Gottmann-Quesada and Sanders report
the only trait uniting the Prolacertiformes [protorosaurs] are the elongated mid-cervical vertebrae. Unfortunately this trait also appears in several other clades within the Reptilia. The large reptile tree likewise did not find a single common character in the protosaurs. As in so many other clades it is the suite of traits that lump and separate them.

References
Gottmann-Quesada A and Sander PM 2009. A redescription of the early archosauromorph Protorosaurus speneri Meyer, 1832, and its phylogenetic relationships. Palaeontographica Abt. a 287: 123-220.
Meyer H von 1832. Palaeologica zur Geschichte der Erde und ihrer Geschöpfe. Verlag Siegmund Schmerber, Frankfurt a.M. 560 pp.
Peters D 2000. A redescription of four prolacertiform genera and implications for pterosaur phylogenesis. Rivista Italiana di Paleontologia e Stratigrafia 106: 293-336
Peters D 2007. The origin and radiation of the Pterosauria. Flugsaurier. The Wellnhofer Pterosaur Meeting, Munich 27.

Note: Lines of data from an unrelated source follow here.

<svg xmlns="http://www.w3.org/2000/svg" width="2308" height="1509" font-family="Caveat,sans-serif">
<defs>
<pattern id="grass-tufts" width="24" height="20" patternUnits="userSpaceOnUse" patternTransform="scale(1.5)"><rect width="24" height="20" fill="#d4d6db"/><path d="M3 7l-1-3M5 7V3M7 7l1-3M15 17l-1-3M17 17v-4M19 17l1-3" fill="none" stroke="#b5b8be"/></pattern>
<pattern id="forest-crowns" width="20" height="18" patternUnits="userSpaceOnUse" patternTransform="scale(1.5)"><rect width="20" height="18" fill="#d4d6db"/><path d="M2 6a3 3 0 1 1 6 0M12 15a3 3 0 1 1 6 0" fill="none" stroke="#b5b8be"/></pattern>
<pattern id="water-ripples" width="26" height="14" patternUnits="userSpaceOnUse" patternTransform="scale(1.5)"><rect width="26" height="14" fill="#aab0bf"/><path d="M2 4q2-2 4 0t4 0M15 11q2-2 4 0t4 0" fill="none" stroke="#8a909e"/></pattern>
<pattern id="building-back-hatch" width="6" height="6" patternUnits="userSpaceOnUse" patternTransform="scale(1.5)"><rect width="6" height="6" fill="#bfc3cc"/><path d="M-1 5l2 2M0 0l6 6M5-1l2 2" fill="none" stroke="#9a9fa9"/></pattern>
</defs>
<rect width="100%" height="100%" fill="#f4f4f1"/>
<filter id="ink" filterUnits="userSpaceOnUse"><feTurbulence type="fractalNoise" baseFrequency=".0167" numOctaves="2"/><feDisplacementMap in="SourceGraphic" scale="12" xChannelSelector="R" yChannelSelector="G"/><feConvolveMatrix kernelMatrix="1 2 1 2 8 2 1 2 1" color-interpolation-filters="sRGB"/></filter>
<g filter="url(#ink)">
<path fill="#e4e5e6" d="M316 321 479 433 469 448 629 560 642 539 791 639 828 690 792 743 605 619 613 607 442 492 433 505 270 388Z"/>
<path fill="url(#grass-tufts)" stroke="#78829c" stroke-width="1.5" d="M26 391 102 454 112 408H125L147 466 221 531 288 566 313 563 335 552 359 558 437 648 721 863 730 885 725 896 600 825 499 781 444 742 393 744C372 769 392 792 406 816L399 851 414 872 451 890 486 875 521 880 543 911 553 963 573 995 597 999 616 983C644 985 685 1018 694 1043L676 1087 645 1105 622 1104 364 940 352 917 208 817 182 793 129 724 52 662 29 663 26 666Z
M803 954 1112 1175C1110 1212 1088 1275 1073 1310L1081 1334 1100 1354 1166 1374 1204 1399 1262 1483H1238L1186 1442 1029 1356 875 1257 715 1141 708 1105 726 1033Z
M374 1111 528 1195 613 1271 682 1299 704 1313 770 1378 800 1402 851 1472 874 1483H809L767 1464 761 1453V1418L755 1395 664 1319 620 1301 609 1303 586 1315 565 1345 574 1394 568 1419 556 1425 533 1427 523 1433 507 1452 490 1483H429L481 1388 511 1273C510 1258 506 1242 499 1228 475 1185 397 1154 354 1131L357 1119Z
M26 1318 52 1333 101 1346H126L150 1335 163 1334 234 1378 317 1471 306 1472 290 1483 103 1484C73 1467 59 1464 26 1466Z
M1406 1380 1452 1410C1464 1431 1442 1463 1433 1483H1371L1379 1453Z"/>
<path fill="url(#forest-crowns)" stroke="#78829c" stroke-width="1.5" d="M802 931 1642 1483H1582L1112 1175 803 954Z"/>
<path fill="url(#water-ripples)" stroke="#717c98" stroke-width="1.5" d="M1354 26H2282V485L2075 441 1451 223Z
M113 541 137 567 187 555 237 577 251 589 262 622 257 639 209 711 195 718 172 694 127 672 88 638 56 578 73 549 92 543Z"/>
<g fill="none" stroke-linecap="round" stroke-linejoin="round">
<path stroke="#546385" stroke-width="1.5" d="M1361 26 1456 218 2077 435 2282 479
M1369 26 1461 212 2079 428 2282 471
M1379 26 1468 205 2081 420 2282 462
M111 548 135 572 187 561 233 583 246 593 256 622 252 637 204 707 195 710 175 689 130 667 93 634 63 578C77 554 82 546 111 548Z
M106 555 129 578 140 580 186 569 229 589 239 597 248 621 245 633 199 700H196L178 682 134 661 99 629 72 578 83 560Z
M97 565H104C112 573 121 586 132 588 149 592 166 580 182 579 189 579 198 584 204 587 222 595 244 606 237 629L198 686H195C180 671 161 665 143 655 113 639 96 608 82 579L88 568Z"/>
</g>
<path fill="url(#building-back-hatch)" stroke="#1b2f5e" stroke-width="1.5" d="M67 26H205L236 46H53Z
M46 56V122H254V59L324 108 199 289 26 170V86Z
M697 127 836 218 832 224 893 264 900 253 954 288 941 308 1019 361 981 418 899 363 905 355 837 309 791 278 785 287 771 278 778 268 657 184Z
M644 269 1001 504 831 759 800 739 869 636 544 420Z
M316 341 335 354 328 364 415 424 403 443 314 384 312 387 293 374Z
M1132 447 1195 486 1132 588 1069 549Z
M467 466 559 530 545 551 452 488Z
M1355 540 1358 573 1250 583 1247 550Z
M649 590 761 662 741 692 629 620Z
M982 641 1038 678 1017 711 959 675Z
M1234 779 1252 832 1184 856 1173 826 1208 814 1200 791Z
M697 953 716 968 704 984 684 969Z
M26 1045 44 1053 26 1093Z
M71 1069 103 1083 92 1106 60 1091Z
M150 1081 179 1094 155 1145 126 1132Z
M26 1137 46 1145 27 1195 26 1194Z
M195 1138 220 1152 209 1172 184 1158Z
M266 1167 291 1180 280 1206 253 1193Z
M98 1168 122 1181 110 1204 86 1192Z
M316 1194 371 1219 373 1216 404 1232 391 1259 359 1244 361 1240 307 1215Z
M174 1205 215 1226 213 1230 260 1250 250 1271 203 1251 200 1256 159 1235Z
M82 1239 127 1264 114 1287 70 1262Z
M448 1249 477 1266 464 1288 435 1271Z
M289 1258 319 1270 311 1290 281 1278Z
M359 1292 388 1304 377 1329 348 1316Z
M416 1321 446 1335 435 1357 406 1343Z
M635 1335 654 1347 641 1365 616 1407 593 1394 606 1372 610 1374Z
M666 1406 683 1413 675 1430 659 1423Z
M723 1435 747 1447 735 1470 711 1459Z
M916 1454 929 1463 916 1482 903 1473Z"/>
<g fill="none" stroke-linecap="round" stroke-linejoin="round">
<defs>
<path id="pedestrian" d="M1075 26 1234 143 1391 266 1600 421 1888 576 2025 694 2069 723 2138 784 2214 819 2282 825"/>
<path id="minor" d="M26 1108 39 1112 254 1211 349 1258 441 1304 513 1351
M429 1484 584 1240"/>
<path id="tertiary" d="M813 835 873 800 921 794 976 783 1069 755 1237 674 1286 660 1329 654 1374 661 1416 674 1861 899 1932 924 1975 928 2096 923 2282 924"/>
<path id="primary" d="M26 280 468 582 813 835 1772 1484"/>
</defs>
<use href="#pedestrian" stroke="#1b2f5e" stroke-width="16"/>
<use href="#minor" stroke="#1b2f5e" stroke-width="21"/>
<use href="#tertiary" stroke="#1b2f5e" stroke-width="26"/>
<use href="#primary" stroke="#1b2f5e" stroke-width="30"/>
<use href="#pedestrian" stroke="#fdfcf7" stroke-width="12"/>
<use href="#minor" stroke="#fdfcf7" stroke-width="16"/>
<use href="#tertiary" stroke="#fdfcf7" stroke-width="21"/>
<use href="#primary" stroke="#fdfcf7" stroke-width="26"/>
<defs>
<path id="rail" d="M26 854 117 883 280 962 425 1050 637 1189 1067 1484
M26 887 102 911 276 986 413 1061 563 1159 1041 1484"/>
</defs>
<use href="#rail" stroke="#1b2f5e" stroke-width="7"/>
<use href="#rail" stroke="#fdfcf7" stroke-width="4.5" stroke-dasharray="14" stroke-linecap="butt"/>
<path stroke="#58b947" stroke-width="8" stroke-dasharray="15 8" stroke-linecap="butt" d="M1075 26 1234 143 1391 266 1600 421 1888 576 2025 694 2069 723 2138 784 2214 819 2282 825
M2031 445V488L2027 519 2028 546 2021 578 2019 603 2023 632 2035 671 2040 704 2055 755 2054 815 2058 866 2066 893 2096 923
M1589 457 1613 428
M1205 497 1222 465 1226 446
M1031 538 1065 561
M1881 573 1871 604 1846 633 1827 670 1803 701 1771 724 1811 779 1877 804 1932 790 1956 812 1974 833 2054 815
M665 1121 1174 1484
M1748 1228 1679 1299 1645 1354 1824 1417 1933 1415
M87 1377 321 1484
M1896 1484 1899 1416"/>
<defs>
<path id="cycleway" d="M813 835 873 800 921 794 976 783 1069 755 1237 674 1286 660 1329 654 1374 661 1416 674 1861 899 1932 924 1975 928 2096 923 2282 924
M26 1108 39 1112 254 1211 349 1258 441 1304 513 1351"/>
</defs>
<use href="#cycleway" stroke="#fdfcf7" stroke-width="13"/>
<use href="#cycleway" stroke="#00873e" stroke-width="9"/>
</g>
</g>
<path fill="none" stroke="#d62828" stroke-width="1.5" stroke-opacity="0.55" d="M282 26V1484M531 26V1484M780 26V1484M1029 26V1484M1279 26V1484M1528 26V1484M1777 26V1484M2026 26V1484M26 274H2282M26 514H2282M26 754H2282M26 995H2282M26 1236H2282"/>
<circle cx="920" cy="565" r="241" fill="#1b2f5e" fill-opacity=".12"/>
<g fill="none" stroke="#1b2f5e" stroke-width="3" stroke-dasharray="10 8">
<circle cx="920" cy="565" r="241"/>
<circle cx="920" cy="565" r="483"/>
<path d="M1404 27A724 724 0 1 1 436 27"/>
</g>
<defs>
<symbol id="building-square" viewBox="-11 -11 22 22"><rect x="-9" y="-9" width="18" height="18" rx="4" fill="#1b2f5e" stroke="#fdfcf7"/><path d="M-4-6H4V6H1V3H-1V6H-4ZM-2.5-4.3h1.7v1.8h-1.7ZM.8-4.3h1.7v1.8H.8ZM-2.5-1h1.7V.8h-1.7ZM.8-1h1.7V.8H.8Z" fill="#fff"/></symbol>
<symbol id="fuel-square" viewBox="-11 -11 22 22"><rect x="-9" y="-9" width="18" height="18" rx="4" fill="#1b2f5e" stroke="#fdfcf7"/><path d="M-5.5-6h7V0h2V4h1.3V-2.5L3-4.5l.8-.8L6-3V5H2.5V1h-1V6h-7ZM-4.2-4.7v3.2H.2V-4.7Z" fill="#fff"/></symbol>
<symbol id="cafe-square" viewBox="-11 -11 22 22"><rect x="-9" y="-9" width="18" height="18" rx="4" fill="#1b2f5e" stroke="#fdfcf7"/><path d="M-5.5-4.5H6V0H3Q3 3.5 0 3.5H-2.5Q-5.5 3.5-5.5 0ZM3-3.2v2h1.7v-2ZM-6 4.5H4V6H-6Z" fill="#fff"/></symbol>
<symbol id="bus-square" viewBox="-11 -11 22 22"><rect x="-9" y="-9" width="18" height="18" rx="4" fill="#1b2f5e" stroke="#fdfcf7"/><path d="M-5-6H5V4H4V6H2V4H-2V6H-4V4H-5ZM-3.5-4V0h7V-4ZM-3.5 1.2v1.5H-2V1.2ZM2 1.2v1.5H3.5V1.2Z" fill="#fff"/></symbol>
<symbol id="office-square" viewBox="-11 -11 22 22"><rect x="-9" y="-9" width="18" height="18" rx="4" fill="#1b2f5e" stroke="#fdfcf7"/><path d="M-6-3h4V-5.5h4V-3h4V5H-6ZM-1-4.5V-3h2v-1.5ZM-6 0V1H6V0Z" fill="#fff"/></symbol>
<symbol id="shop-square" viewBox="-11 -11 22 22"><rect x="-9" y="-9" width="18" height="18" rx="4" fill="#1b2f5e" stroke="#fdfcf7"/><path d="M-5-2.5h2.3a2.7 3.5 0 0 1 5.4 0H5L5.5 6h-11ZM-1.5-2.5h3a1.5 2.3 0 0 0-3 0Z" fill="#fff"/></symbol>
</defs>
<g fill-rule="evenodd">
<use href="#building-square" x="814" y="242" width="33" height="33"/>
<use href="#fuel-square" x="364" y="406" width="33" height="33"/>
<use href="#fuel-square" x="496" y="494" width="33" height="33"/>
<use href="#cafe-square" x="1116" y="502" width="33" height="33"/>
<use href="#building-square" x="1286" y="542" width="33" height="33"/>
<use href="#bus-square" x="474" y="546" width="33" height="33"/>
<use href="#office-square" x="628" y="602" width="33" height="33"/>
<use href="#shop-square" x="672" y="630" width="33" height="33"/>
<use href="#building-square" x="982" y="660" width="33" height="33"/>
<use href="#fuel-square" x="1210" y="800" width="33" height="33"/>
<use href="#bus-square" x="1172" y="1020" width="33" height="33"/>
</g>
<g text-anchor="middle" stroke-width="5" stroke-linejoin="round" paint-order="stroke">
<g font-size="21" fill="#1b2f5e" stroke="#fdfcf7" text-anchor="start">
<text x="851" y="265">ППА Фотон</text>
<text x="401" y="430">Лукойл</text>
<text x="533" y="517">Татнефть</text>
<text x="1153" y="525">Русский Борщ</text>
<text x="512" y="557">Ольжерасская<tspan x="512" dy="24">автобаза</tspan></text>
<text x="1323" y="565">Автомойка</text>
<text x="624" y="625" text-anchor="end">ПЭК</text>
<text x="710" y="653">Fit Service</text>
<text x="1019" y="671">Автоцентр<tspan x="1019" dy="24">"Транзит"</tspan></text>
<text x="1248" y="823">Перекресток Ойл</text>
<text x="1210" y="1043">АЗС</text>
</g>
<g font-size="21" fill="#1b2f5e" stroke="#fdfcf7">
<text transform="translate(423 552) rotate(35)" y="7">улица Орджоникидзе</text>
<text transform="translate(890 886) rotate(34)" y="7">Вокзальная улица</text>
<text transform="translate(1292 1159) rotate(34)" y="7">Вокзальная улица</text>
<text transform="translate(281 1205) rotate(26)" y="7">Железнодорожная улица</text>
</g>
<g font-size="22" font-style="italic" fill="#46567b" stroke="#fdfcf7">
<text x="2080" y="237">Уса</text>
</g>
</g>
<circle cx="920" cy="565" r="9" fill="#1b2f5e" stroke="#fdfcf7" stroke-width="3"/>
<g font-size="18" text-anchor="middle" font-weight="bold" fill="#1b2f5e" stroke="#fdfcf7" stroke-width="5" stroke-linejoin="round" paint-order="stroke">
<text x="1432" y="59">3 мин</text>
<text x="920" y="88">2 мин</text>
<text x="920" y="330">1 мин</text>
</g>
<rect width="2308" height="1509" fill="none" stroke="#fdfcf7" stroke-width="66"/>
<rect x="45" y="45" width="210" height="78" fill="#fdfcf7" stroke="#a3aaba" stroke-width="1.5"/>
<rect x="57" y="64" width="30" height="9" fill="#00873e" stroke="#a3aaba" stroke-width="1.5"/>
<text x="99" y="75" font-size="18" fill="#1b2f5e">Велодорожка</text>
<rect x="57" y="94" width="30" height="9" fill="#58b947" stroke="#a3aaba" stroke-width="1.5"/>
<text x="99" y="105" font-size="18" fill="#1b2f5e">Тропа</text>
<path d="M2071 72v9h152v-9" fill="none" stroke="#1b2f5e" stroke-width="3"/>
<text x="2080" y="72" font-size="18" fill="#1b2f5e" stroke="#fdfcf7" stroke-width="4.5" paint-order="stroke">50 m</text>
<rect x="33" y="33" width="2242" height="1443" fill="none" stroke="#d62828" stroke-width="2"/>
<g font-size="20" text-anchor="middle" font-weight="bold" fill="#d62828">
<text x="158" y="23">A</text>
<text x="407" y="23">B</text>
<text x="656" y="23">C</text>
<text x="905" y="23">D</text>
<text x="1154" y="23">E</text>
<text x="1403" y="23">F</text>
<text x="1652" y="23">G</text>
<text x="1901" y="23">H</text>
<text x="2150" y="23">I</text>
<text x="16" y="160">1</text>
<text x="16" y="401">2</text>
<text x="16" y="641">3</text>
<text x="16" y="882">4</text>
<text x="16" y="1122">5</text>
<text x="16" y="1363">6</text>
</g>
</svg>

Seeley K 1888. Research on the structure, organisation and classification of the fossil Reptilia 1. On the Protorosaurus speneri (von Meyer). Philosophical Transactions of the Royal Society, London B 178, 187–213.
Spener CM 1710. Disquisitio de crocodilo in lapide scissilli expresso, aliisque Lithozois. Misc. Berol. ad increment. sci., ex scr. Soc. Regiae Sci. exhibits ed. IL92-110.